Now facebook is trying to build a new app.

spiderfarmer•about 2 hours ago
The problem with crappy forums is that young people don't know how they work.

And forums with only old people die. Because people just tend to die.

That's why I made my 20+ year old niche agricultural forum a hybrid: a social media like feed plus a traditional forum. It fits the huge amount of image posts better as well. Of course I ran into some user revolt redesigning it this way, but users mostly like it.

https://www.tractorfan.app

protocolture•about 2 hours ago
They are called Reddit or Discord these days.

And many (many many) crappy forums were hosted on crappy free sub domain hosting, so theres little difference moving to a subreddit or discord.

I remember sending a request for a database export to jconserv and getting nothing, just before the website started to fall apart. Later finding out that the owner just walked off or died or something.

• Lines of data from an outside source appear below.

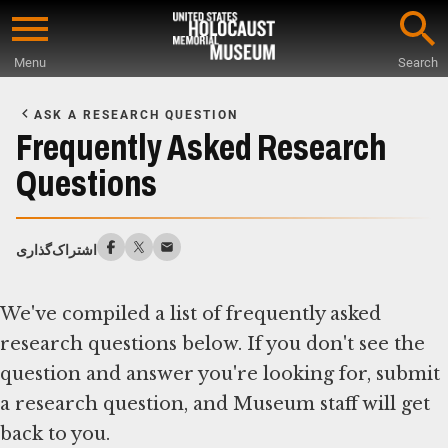
Skip
to
Menu
Search
main
Start
content
of
ASK A RESEARCH QUESTION
Main
Frequently Asked Research
Content
Questions
اشتراک‌گذاری
We've compiled a list of frequently asked
research questions below. If you don't see the
question and answer you're looking for, submit
a research question, and Museum staff will get
back to you.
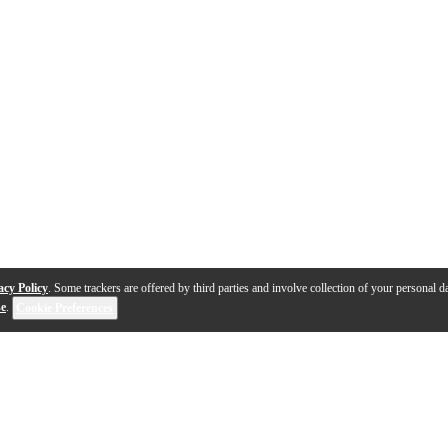
acy Policy
. Some trackers are offered by third parties and involve collection of your personal da
se
.
Cookie Preferences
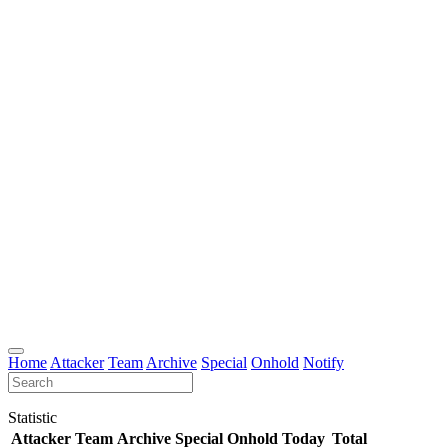
Home
Attacker
Team
Archive
Special
Onhold
Notify
Statistic
Attacker
Team
Archive
Special
Onhold
Today
Total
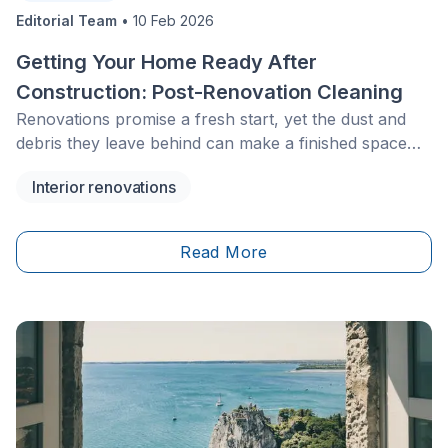
Editorial Team
•
10 Feb 2026
Getting Your Home Ready After
Construction: Post-Renovation Cleaning
Renovations promise a fresh start, yet the dust and
debris they leave behind can make a finished space
feel anything but livable. Proper post renovation
Interior renovations
cleaning removes the hidden grit, the fine particles and
the lingering mess so your home finally feels complete
and ready to enjoy without another round of hard
Read More
work.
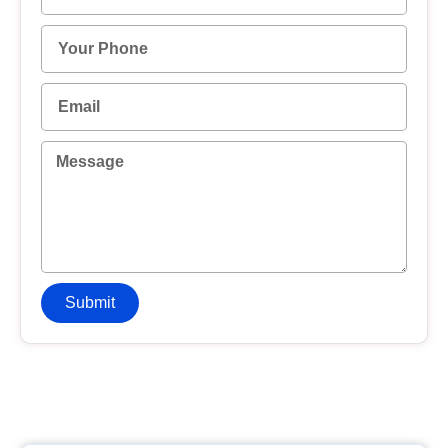
Submit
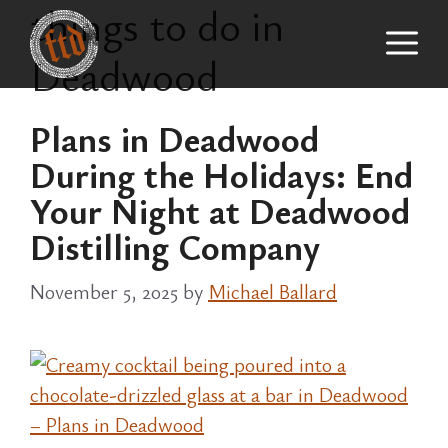
things to do in
Skip
M
to
Deadwood
content
Plans in Deadwood
During the Holidays: End
Your Night at Deadwood
Distilling Company
November 5, 2025
by
Michael Ballard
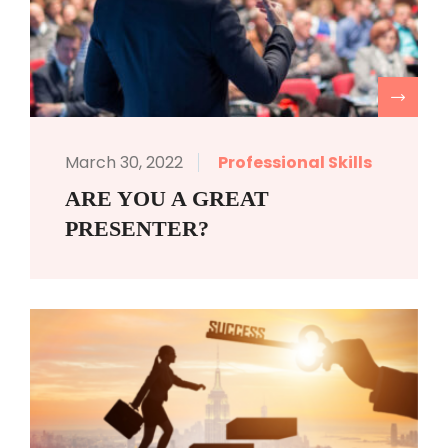
R
March 30, 2022
Professional Skills
ARE YOU A GREAT
PRESENTER?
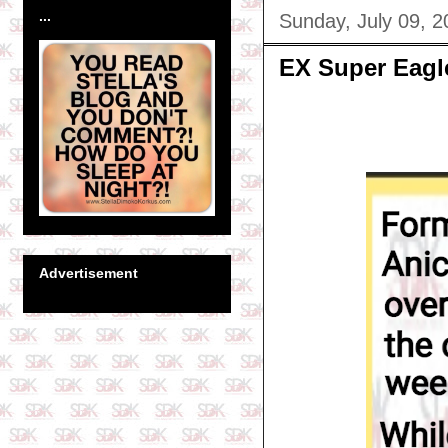
...
Sunday, July 09, 2
EX Super Eagl
Advertisement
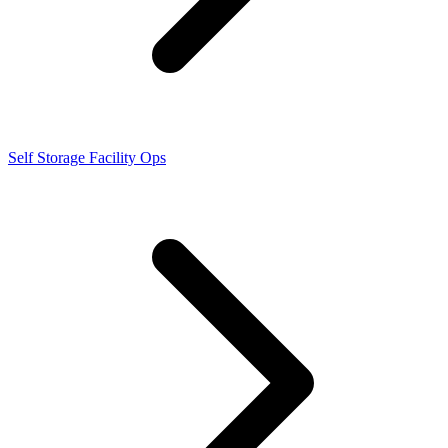
Self Storage Facility Ops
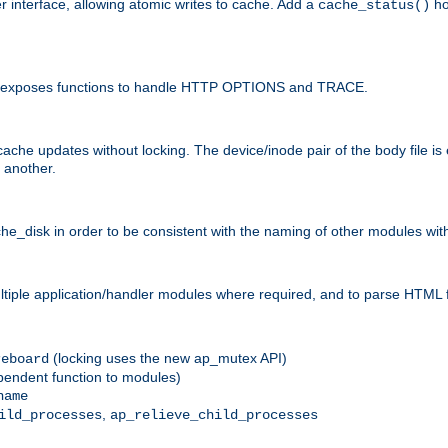
r interface, allowing atomic writes to cache. Add a
ho
cache_status()
 and exposes functions to handle HTTP OPTIONS and TRACE.
ache updates without locking. The device/inode pair of the body file is
 another.
sk in order to be consistent with the naming of other modules withi
ultiple application/handler modules where required, and to parse HTML 
(locking uses the new ap_mutex API)
reboard
ependent function to modules)
name
,
ild_processes
ap_relieve_child_processes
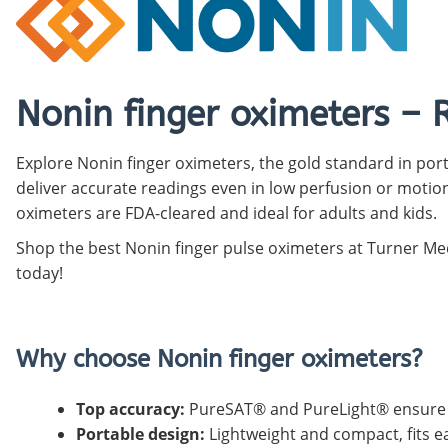
Pediatric Oximeters
Nonin 8500 Compatible Sensors
Pediatric Sensors
Forehead Oximetry
FOREHEAD SENSORS
Nonin finger oximeters – 
Explore Nonin finger oximeters, the gold standard in po
deliver accurate readings even in low perfusion or motion
oximeters are FDA-cleared and ideal for adults and kids.
Shop the best Nonin finger pulse oximeters at Turner Med
today!
Why choose Nonin finger oximeters?
Top accuracy:
PureSAT® and PureLight® ensure r
Portable design:
Lightweight and compact, fits ea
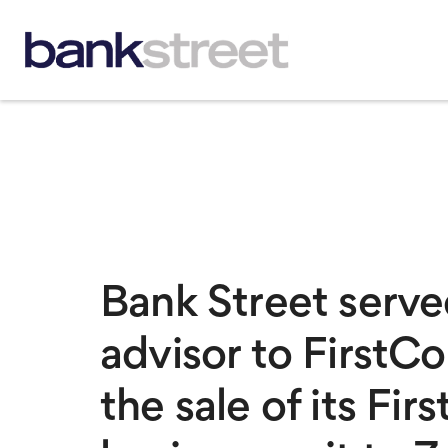
Bank Street served
advisor to FirstC
the sale of its Fi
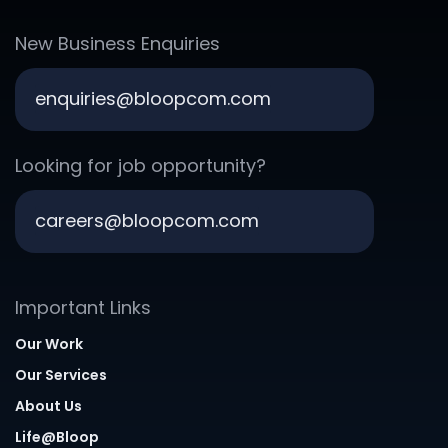
New Business Enquiries
enquiries@bloopcom.com
Looking for job opportunity?
careers@bloopcom.com
Important Links
Our Work
Our Services
About Us
Life@Bloop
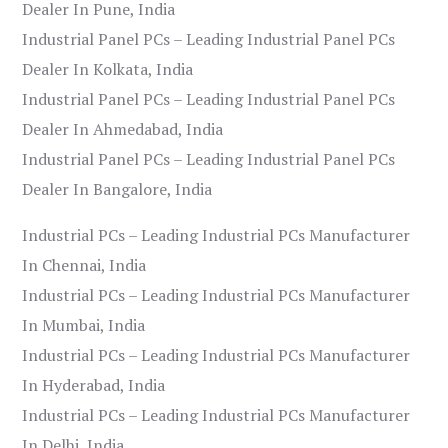
Dealer In Pune, India
Industrial Panel PCs – Leading Industrial Panel PCs
Dealer In Kolkata, India
Industrial Panel PCs – Leading Industrial Panel PCs
Dealer In Ahmedabad, India
Industrial Panel PCs – Leading Industrial Panel PCs
Dealer In Bangalore, India
Industrial PCs – Leading Industrial PCs Manufacturer
In Chennai, India
Industrial PCs – Leading Industrial PCs Manufacturer
In Mumbai, India
Industrial PCs – Leading Industrial PCs Manufacturer
In Hyderabad, India
Industrial PCs – Leading Industrial PCs Manufacturer
In Delhi, India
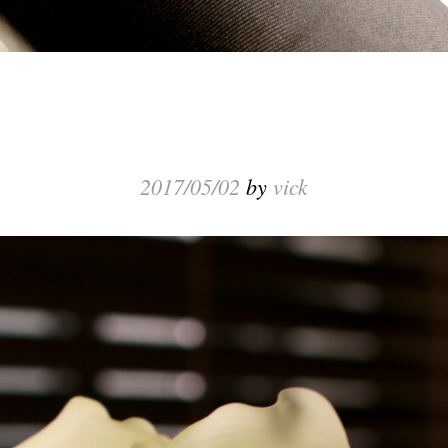
2017/05/02
by
vick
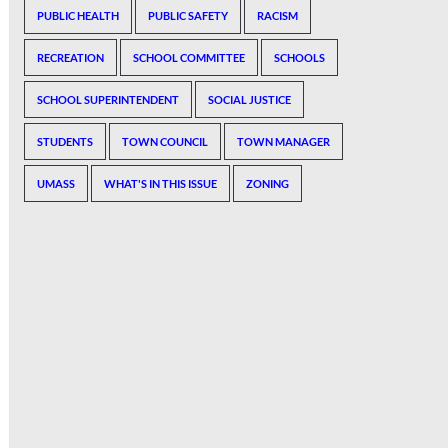
PUBLIC HEALTH
PUBLIC SAFETY
RACISM
RECREATION
SCHOOL COMMITTEE
SCHOOLS
SCHOOL SUPERINTENDENT
SOCIAL JUSTICE
STUDENTS
TOWN COUNCIL
TOWN MANAGER
UMASS
WHAT'S IN THIS ISSUE
ZONING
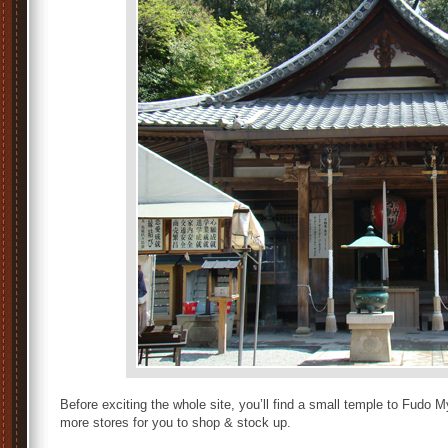
Before exciting the whole site, you’ll find a small temple to Fud
more stores for you to shop & stock up.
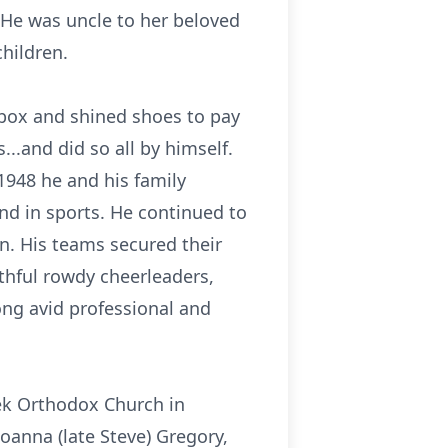
 He was uncle to her beloved
children.
 box and shined shoes to pay
..and did so all by himself.
1948 he and his family
nd in sports. He continued to
n. His teams secured their
thful rowdy cheerleaders,
ong avid professional and
ek Orthodox Church in
Joanna (late Steve) Gregory,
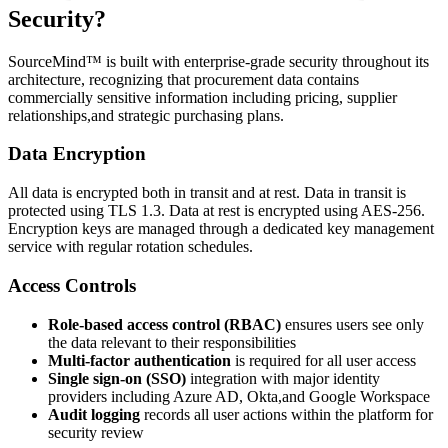
Security?
SourceMind™ is built with enterprise-grade security throughout its
architecture, recognizing that procurement data contains
commercially sensitive information including pricing, supplier
relationships,and strategic purchasing plans.
Data Encryption
All data is encrypted both in transit and at rest. Data in transit is
protected using TLS 1.3. Data at rest is encrypted using AES-256.
Encryption keys are managed through a dedicated key management
service with regular rotation schedules.
Access Controls
Role-based access control (RBAC)
ensures users see only
the data relevant to their responsibilities
Multi-factor authentication
is required for all user access
Single sign-on (SSO)
integration with major identity
providers including Azure AD, Okta,and Google Workspace
Audit logging
records all user actions within the platform for
security review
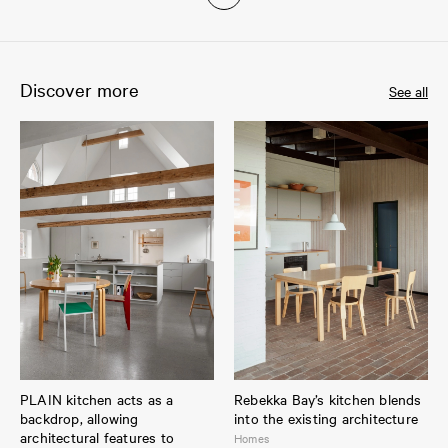
Discover more
See all
PLAIN kitchen acts as a
Rebekka Bay’s kitchen blends
backdrop, allowing
into the existing architecture
architectural features to
Homes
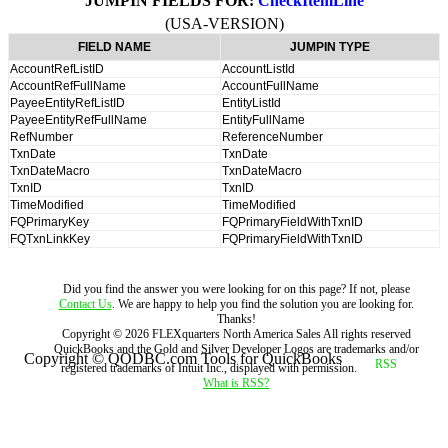
JUMPIN FIELDS FOR:
CheckItemLine
(USA-VERSION)
FIELD NAME
JUMPIN TYPE
AccountRefListID
AccountListId
AccountRefFullName
AccountFullName
PayeeEntityRefListID
EntityListId
PayeeEntityRefFullName
EntityFullName
RefNumber
ReferenceNumber
TxnDate
TxnDate
TxnDateMacro
TxnDateMacro
TxnID
TxnID
TimeModified
TimeModified
FQPrimaryKey
FQPrimaryFieldWithTxnID
FQTxnLinkKey
FQPrimaryFieldWithTxnID
Did you find the answer you were looking for on this page? If not, please
Contact Us
. We are happy to help you find the solution you are looking for.
Thanks!
Copyright ©
2026
FLEXquarters North America Sales
All rights reserved
QuickBooks and the Gold and Silver Developer Logos are trademarks and/or
Copyright © QODBC.com Tools for QuickBooks
registered trademarks of Intuit Inc., displayed with permission.
What is RSS?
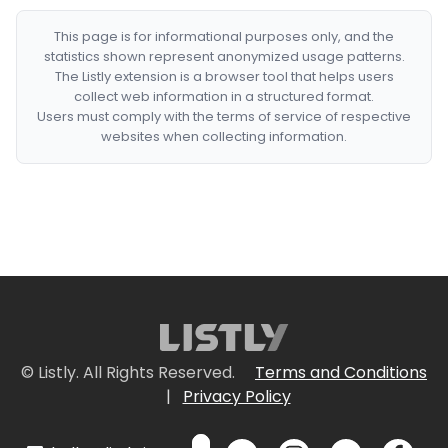
This page is for informational purposes only, and the
statistics shown represent anonymized usage patterns.
The Listly extension is a browser tool that helps users
collect web information in a structured format.
Users must comply with the terms of service of respective
websites when collecting information.
© Listly. All Rights Reserved.
Terms and Conditions
|
Privacy Policy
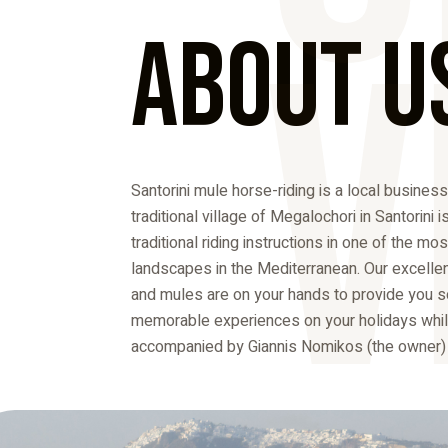
V
About U
Santorini mule horse-riding is a local business
traditional village of Megalochori in Santorini i
traditional riding instructions in one of the mo
landscapes in the Mediterranean. Our excelle
and mules are on your hands to provide you 
memorable experiences on your holidays whil
accompanied by Giannis Nomikos (the owner) a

zerobees•about 3 hours ago
I think the nostalgia here is misplaced. No one took the forums from us. They're still around. They're just not fun to use unless you're already invested in the community and its lore. And truth to be told, I don't want to become a part of the furnace enthusiasts community, set up an account, read ten pages of rules, and then get chastised by a moderator for posting in the wrong sub-forum just because I have a furnace maintenance question.

I think there are greater tragedies playing out on the internet than people preferring Reddit to phpBB.